Recent residents might know less about Jim McFarland, who died in Lincoln Nov. 27 of pancreatic cancer, than his brother Bob, the retired North Platte High School teacher and Bulldog football coach.
But longtime locals know them both. So do Husker football fans from the Bob Devaney years.
Jim McFarland made his mark outside Memorial Stadium, too.
He walked on for Devaney as a tight end from 1967 to 1969, earning All-Big Eight and All-America honors. (Bob, who followed Jim from NPHS to NU, played for Nebraska’s 1970 national champions.)
Jim played six years in the National Football League, getting his law degree along the way. He practiced 35 years in Lincoln and was a Nebraska Commission on Industrial Relations judge from 1993 to 1998.
When longtime state Sen. Chris Beutler interrupted his service in 1986 to run for governor, then-Gov.
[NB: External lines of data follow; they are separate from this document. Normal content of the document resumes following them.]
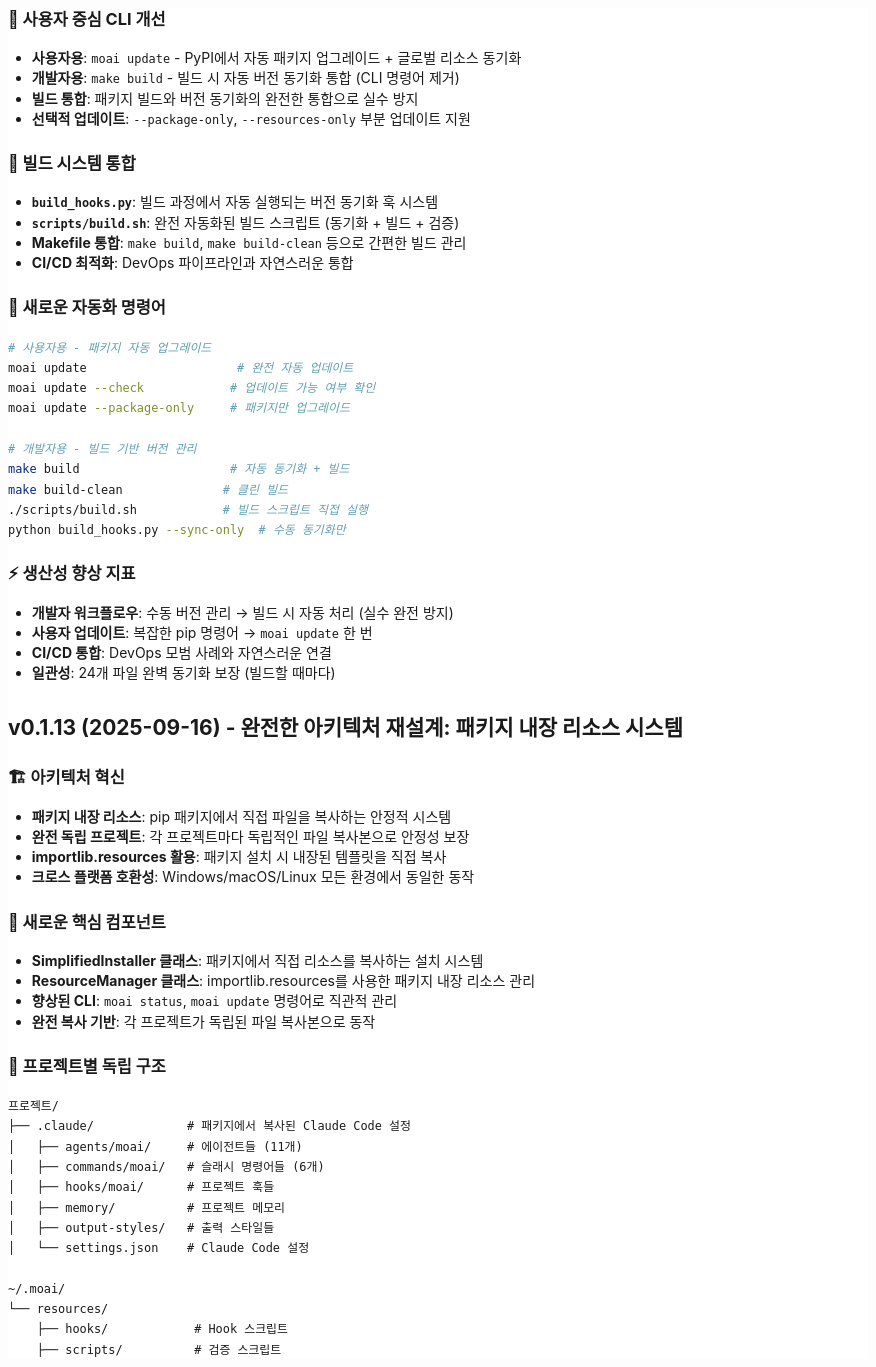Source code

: ### 🎯 사용자 중심 CLI 개선
- **사용자용**: `moai update` - PyPI에서 자동 패키지 업그레이드 + 글로벌 리소스 동기화
- **개발자용**: `make build` - 빌드 시 자동 버전 동기화 통합 (CLI 명령어 제거)
- **빌드 통합**: 패키지 빌드와 버전 동기화의 완전한 통합으로 실수 방지
- **선택적 업데이트**: `--package-only`, `--resources-only` 부분 업데이트 지원

### 📁 빌드 시스템 통합
- **`build_hooks.py`**: 빌드 과정에서 자동 실행되는 버전 동기화 훅 시스템
- **`scripts/build.sh`**: 완전 자동화된 빌드 스크립트 (동기화 + 빌드 + 검증)
- **Makefile 통합**: `make build`, `make build-clean` 등으로 간편한 빌드 관리
- **CI/CD 최적화**: DevOps 파이프라인과 자연스러운 통합

### 🔧 새로운 자동화 명령어
```bash
# 사용자용 - 패키지 자동 업그레이드
moai update                     # 완전 자동 업데이트
moai update --check            # 업데이트 가능 여부 확인
moai update --package-only     # 패키지만 업그레이드

# 개발자용 - 빌드 기반 버전 관리
make build                     # 자동 동기화 + 빌드
make build-clean              # 클린 빌드
./scripts/build.sh            # 빌드 스크립트 직접 실행
python build_hooks.py --sync-only  # 수동 동기화만
```

### ⚡ 생산성 향상 지표
- **개발자 워크플로우**: 수동 버전 관리 → 빌드 시 자동 처리 (실수 완전 방지)
- **사용자 업데이트**: 복잡한 pip 명령어 → `moai update` 한 번
- **CI/CD 통합**: DevOps 모범 사례와 자연스러운 연결
- **일관성**: 24개 파일 완벽 동기화 보장 (빌드할 때마다)

## v0.1.13 (2025-09-16) - 완전한 아키텍처 재설계: 패키지 내장 리소스 시스템

### 🏗️ 아키텍처 혁신
- **패키지 내장 리소스**: pip 패키지에서 직접 파일을 복사하는 안정적 시스템
- **완전 독립 프로젝트**: 각 프로젝트마다 독립적인 파일 복사본으로 안정성 보장
- **importlib.resources 활용**: 패키지 설치 시 내장된 템플릿을 직접 복사
- **크로스 플랫폼 호환성**: Windows/macOS/Linux 모든 환경에서 동일한 동작

### 🌟 새로운 핵심 컴포넌트
- **SimplifiedInstaller 클래스**: 패키지에서 직접 리소스를 복사하는 설치 시스템
- **ResourceManager 클래스**: importlib.resources를 사용한 패키지 내장 리소스 관리
- **향상된 CLI**: `moai status`, `moai update` 명령어로 직관적 관리
- **완전 복사 기반**: 각 프로젝트가 독립된 파일 복사본으로 동작

### 📁 프로젝트별 독립 구조
```
프로젝트/
├── .claude/             # 패키지에서 복사된 Claude Code 설정
│   ├── agents/moai/     # 에이전트들 (11개)
│   ├── commands/moai/   # 슬래시 명령어들 (6개)
│   ├── hooks/moai/      # 프로젝트 훅들
│   ├── memory/          # 프로젝트 메모리
│   ├── output-styles/   # 출력 스타일들
│   └── settings.json    # Claude Code 설정

~/.moai/
└── resources/
    ├── hooks/            # Hook 스크립트
    ├── scripts/          # 검증 스크립트
```
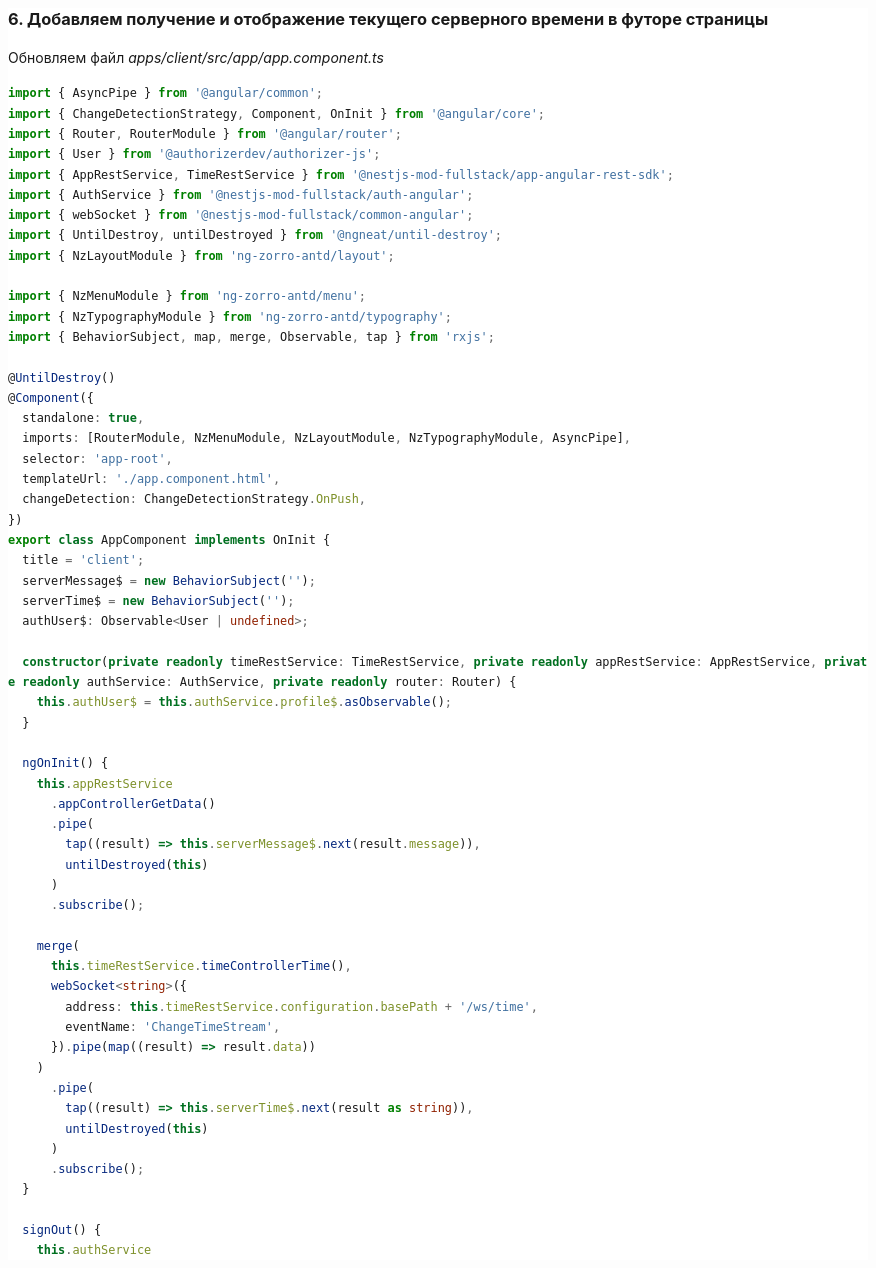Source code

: ### 6. Добавляем получение и отображение текущего серверного времени в футоре страницы

Обновляем файл _apps/client/src/app/app.component.ts_

```typescript
import { AsyncPipe } from '@angular/common';
import { ChangeDetectionStrategy, Component, OnInit } from '@angular/core';
import { Router, RouterModule } from '@angular/router';
import { User } from '@authorizerdev/authorizer-js';
import { AppRestService, TimeRestService } from '@nestjs-mod-fullstack/app-angular-rest-sdk';
import { AuthService } from '@nestjs-mod-fullstack/auth-angular';
import { webSocket } from '@nestjs-mod-fullstack/common-angular';
import { UntilDestroy, untilDestroyed } from '@ngneat/until-destroy';
import { NzLayoutModule } from 'ng-zorro-antd/layout';

import { NzMenuModule } from 'ng-zorro-antd/menu';
import { NzTypographyModule } from 'ng-zorro-antd/typography';
import { BehaviorSubject, map, merge, Observable, tap } from 'rxjs';

@UntilDestroy()
@Component({
  standalone: true,
  imports: [RouterModule, NzMenuModule, NzLayoutModule, NzTypographyModule, AsyncPipe],
  selector: 'app-root',
  templateUrl: './app.component.html',
  changeDetection: ChangeDetectionStrategy.OnPush,
})
export class AppComponent implements OnInit {
  title = 'client';
  serverMessage$ = new BehaviorSubject('');
  serverTime$ = new BehaviorSubject('');
  authUser$: Observable<User | undefined>;

  constructor(private readonly timeRestService: TimeRestService, private readonly appRestService: AppRestService, private readonly authService: AuthService, private readonly router: Router) {
    this.authUser$ = this.authService.profile$.asObservable();
  }

  ngOnInit() {
    this.appRestService
      .appControllerGetData()
      .pipe(
        tap((result) => this.serverMessage$.next(result.message)),
        untilDestroyed(this)
      )
      .subscribe();

    merge(
      this.timeRestService.timeControllerTime(),
      webSocket<string>({
        address: this.timeRestService.configuration.basePath + '/ws/time',
        eventName: 'ChangeTimeStream',
      }).pipe(map((result) => result.data))
    )
      .pipe(
        tap((result) => this.serverTime$.next(result as string)),
        untilDestroyed(this)
      )
      .subscribe();
  }

  signOut() {
    this.authService
```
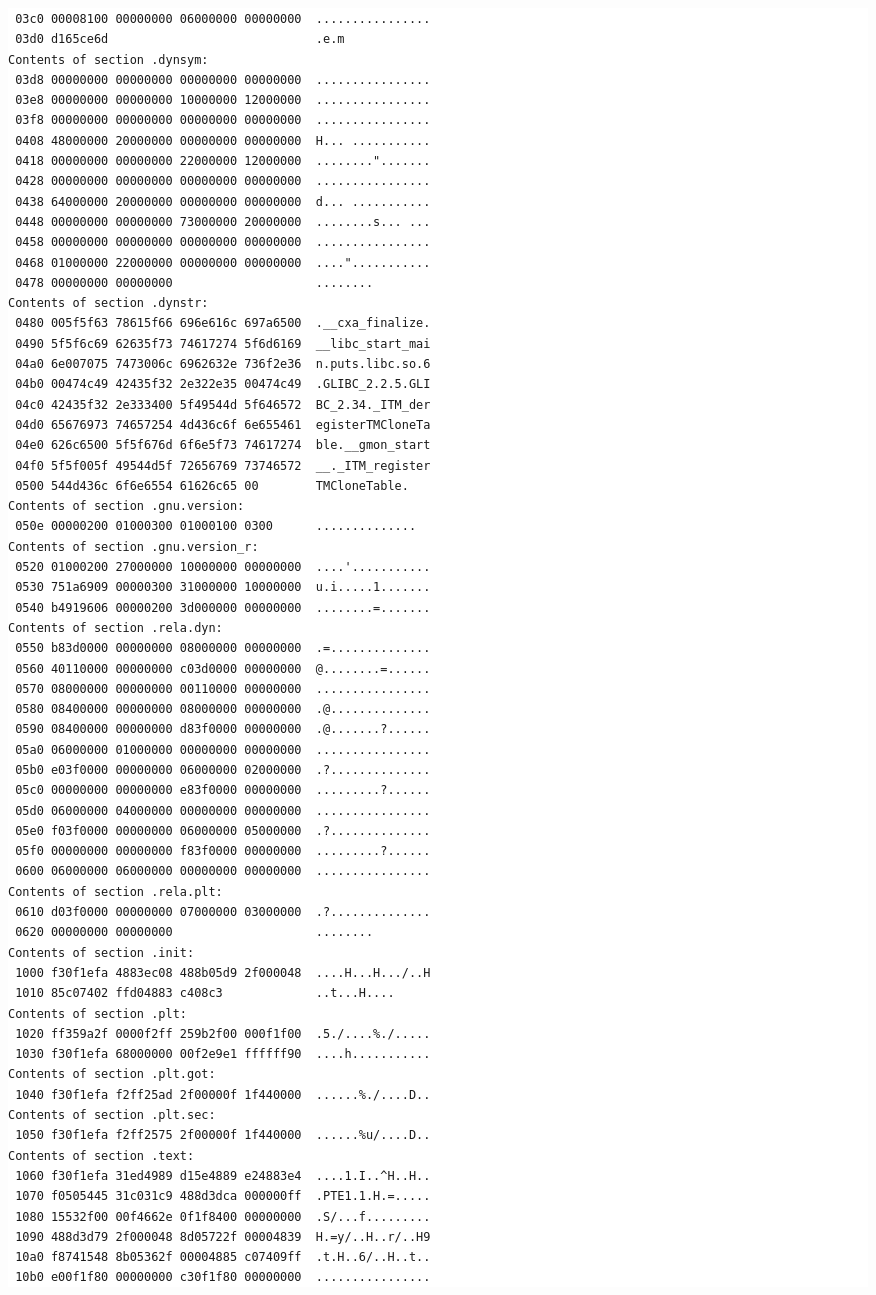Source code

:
 ```cobol
 03c0 00008100 00000000 06000000 00000000  ................
 03d0 d165ce6d                             .e.m            
Contents of section .dynsym:
 03d8 00000000 00000000 00000000 00000000  ................
 03e8 00000000 00000000 10000000 12000000  ................
 03f8 00000000 00000000 00000000 00000000  ................
 0408 48000000 20000000 00000000 00000000  H... ...........
 0418 00000000 00000000 22000000 12000000  ........".......
 0428 00000000 00000000 00000000 00000000  ................
 0438 64000000 20000000 00000000 00000000  d... ...........
 0448 00000000 00000000 73000000 20000000  ........s... ...
 0458 00000000 00000000 00000000 00000000  ................
 0468 01000000 22000000 00000000 00000000  ...."...........
 0478 00000000 00000000                    ........        
Contents of section .dynstr:
 0480 005f5f63 78615f66 696e616c 697a6500  .__cxa_finalize.
 0490 5f5f6c69 62635f73 74617274 5f6d6169  __libc_start_mai
 04a0 6e007075 7473006c 6962632e 736f2e36  n.puts.libc.so.6
 04b0 00474c49 42435f32 2e322e35 00474c49  .GLIBC_2.2.5.GLI
 04c0 42435f32 2e333400 5f49544d 5f646572  BC_2.34._ITM_der
 04d0 65676973 74657254 4d436c6f 6e655461  egisterTMCloneTa
 04e0 626c6500 5f5f676d 6f6e5f73 74617274  ble.__gmon_start
 04f0 5f5f005f 49544d5f 72656769 73746572  __._ITM_register
 0500 544d436c 6f6e6554 61626c65 00        TMCloneTable.   
Contents of section .gnu.version:
 050e 00000200 01000300 01000100 0300      ..............  
Contents of section .gnu.version_r:
 0520 01000200 27000000 10000000 00000000  ....'...........
 0530 751a6909 00000300 31000000 10000000  u.i.....1.......
 0540 b4919606 00000200 3d000000 00000000  ........=.......
Contents of section .rela.dyn:
 0550 b83d0000 00000000 08000000 00000000  .=..............
 0560 40110000 00000000 c03d0000 00000000  @........=......
 0570 08000000 00000000 00110000 00000000  ................
 0580 08400000 00000000 08000000 00000000  .@..............
 0590 08400000 00000000 d83f0000 00000000  .@.......?......
 05a0 06000000 01000000 00000000 00000000  ................
 05b0 e03f0000 00000000 06000000 02000000  .?..............
 05c0 00000000 00000000 e83f0000 00000000  .........?......
 05d0 06000000 04000000 00000000 00000000  ................
 05e0 f03f0000 00000000 06000000 05000000  .?..............
 05f0 00000000 00000000 f83f0000 00000000  .........?......
 0600 06000000 06000000 00000000 00000000  ................
Contents of section .rela.plt:
 0610 d03f0000 00000000 07000000 03000000  .?..............
 0620 00000000 00000000                    ........        
Contents of section .init:
 1000 f30f1efa 4883ec08 488b05d9 2f000048  ....H...H.../..H
 1010 85c07402 ffd04883 c408c3             ..t...H....     
Contents of section .plt:
 1020 ff359a2f 0000f2ff 259b2f00 000f1f00  .5./....%./.....
 1030 f30f1efa 68000000 00f2e9e1 ffffff90  ....h...........
Contents of section .plt.got:
 1040 f30f1efa f2ff25ad 2f00000f 1f440000  ......%./....D..
Contents of section .plt.sec:
 1050 f30f1efa f2ff2575 2f00000f 1f440000  ......%u/....D..
Contents of section .text:
 1060 f30f1efa 31ed4989 d15e4889 e24883e4  ....1.I..^H..H..
 1070 f0505445 31c031c9 488d3dca 000000ff  .PTE1.1.H.=.....
 1080 15532f00 00f4662e 0f1f8400 00000000  .S/...f.........
 1090 488d3d79 2f000048 8d05722f 00004839  H.=y/..H..r/..H9
 10a0 f8741548 8b05362f 00004885 c07409ff  .t.H..6/..H..t..
 10b0 e00f1f80 00000000 c30f1f80 00000000  ................
```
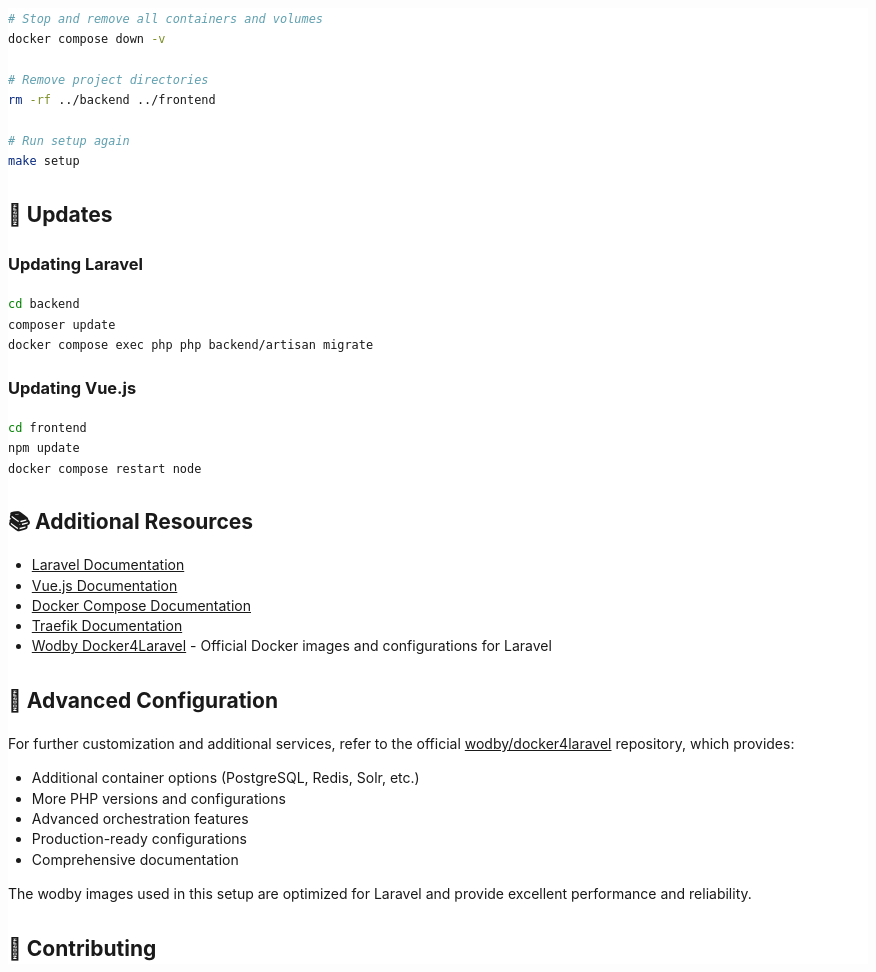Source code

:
 ```bash
# Stop and remove all containers and volumes
docker compose down -v

# Remove project directories
rm -rf ../backend ../frontend

# Run setup again
make setup
```

## 🔄 Updates

### Updating Laravel

```bash
cd backend
composer update
docker compose exec php php backend/artisan migrate
```

### Updating Vue.js

```bash
cd frontend
npm update
docker compose restart node
```

## 📚 Additional Resources

- [Laravel Documentation](https://laravel.com/docs)
- [Vue.js Documentation](https://vuejs.org/guide/)
- [Docker Compose Documentation](https://docs.docker.com/compose/)
- [Traefik Documentation](https://doc.traefik.io/traefik/)
- [Wodby Docker4Laravel](https://github.com/wodby/docker4laravel) - Official Docker images and configurations for Laravel

## 🔧 Advanced Configuration

For further customization and additional services, refer to the official [wodby/docker4laravel](https://github.com/wodby/docker4laravel) repository, which provides:

- Additional container options (PostgreSQL, Redis, Solr, etc.)
- More PHP versions and configurations
- Advanced orchestration features
- Production-ready configurations
- Comprehensive documentation

The wodby images used in this setup are optimized for Laravel and provide excellent performance and reliability.

## 🤝 Contributing
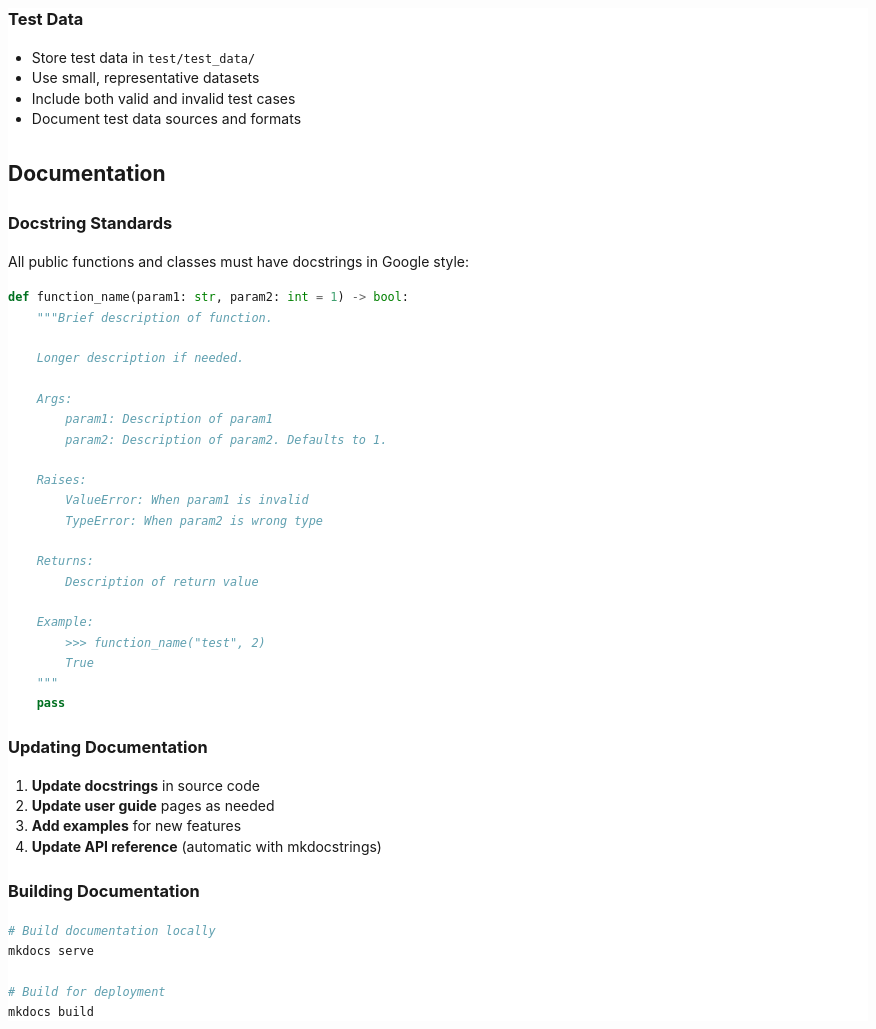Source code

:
 ```python
```

### Test Data

- Store test data in `test/test_data/`
- Use small, representative datasets
- Include both valid and invalid test cases
- Document test data sources and formats

## Documentation

### Docstring Standards

All public functions and classes must have docstrings in Google style:

```python
def function_name(param1: str, param2: int = 1) -> bool:
    """Brief description of function.

    Longer description if needed.

    Args:
        param1: Description of param1
        param2: Description of param2. Defaults to 1.

    Raises:
        ValueError: When param1 is invalid
        TypeError: When param2 is wrong type

    Returns:
        Description of return value

    Example:
        >>> function_name("test", 2)
        True
    """
    pass
```

### Updating Documentation

1. **Update docstrings** in source code
2. **Update user guide** pages as needed
3. **Add examples** for new features
4. **Update API reference** (automatic with mkdocstrings)

### Building Documentation

```bash
# Build documentation locally
mkdocs serve

# Build for deployment
mkdocs build
```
Bob Kerrey appointed Jim to finish his term.
Jim then won a full term over Virgil Parker, who had covered him at NU as a Lincoln Journal Star sportswriter.
As a Husker, Jim secured a pivotal though controversial pass-interference call in the 1969 Kansas game that started a 32-game unbeaten streak.
Jerry Tagge’s pass sailed over Jim’s head, but Jim dove into the nearest Jayhawk and prompted the flag, the Omaha World-Herald reported.